Adverse impacts of climate change are being aggravated by black carbon deposits coming from industries, vehicles, and cooking practices thereby accelerating the melting of glaciers in the Himalayas, the Hindu Kush, and the Karakorum (HKHK) ranges spread across six nations including five in South Asia, says a new World Bank report. The HKHK region spans 2,400 km across six nations—Afghanistan, Bhutan, China, India, Nepal, and Pakistan.
The findings have come as a fresh warning for Nepal and other countries of the HKHK mountain ranges, where impacts of climate change are becoming more visible in recent years, The Kathmandu Post reported.
The report, Glaciers of the Himalayas: Climate Change, Black Carbon and Regional Resilience, states that along with rising temperatures and changing rainfall patterns, black carbon deposits —air-borne particles generated by incomplete combustion from brick kilns, diesel exhaust, and the burning of biomass — are speeding up snowmelt in these ranges.
“Rising temperature has already been contributing to faster melting of glaciers in the mountain. Even various studies have shown the global temperature rise will be much higher in the Himalayan region,” said Arun Prakash Bhatta, an undersecretary with the Nepalese ministry of Forest and environment.
“Besides, black carbon, which absorbs radiation and converts to heat, as shown by the study, adds another challenge for us.”
The impacts of global warming and climate change already witnessed on the region’s mountains are further multiplied by black carbon emissions, which is the second most significant anthropogenic agent of climate change.
Studies have shown that black carbon can have a greenhouse effect two-thirds that of carbon dioxide (CO2), and greater than methane. Black carbon or soot is a short-lived pollutant and the second-largest contributor to warming the planet.
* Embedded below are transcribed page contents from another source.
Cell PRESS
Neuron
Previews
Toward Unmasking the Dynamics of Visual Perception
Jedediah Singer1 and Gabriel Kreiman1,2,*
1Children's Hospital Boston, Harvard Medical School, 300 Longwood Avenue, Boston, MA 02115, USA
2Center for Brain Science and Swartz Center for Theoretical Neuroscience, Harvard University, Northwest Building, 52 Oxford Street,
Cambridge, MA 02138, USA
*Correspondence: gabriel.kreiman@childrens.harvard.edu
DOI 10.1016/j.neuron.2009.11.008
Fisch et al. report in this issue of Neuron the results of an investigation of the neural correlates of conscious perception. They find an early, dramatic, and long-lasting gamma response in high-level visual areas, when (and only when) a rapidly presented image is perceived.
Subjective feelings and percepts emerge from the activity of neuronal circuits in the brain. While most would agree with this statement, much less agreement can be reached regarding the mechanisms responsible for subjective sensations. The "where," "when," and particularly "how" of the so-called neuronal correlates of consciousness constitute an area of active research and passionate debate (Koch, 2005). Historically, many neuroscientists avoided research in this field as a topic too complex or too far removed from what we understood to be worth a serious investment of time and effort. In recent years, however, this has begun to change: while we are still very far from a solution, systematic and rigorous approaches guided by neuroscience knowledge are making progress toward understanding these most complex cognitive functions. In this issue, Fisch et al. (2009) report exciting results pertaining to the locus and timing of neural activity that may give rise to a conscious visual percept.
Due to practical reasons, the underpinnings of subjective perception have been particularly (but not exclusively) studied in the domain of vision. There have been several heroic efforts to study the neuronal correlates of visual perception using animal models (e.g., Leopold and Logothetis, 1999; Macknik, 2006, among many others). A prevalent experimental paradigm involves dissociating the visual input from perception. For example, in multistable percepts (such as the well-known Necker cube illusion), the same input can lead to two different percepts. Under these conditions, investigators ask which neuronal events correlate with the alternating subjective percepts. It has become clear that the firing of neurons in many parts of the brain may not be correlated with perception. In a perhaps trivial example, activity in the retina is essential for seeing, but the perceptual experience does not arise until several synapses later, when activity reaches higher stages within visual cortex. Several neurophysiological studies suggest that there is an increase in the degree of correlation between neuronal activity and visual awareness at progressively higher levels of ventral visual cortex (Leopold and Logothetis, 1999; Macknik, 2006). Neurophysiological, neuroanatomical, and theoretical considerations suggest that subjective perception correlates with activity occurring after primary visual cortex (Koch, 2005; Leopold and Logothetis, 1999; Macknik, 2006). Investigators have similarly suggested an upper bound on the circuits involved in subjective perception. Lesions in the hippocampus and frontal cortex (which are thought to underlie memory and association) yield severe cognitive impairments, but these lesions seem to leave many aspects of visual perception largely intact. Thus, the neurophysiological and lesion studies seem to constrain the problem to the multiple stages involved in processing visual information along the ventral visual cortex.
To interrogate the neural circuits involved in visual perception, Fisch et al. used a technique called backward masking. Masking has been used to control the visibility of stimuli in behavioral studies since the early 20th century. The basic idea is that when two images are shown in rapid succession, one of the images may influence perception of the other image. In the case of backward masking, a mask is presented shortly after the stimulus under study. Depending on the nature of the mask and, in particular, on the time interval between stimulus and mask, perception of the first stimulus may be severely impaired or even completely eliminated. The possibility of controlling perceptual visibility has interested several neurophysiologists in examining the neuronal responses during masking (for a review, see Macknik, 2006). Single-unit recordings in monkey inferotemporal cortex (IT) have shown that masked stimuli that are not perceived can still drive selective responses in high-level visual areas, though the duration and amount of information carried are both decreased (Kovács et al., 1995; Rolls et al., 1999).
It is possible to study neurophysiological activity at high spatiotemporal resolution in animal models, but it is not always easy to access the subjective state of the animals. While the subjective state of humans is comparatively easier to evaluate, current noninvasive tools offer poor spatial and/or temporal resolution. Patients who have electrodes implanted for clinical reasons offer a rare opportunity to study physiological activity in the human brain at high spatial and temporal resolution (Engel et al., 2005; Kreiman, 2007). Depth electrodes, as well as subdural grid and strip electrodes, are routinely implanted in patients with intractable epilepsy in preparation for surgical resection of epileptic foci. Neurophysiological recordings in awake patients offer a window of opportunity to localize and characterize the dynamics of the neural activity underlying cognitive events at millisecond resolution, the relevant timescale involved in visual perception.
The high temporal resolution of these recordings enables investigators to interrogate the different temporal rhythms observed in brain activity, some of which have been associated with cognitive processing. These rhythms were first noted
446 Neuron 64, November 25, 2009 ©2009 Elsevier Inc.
Black carbon is an essential contributor to warming because it effectively absorbs light and heats its surroundings. As per estimates, black carbon has a warming impact on climate that is several hundred times stronger than CO2 and can increase glacial melt by decreasing surface reflectance of radiation and increasing air temperature.
Likewise, circulating black carbon raises air temperatures before it is deposited, ultimately playing a part in fast-melting snow cover in the mountains.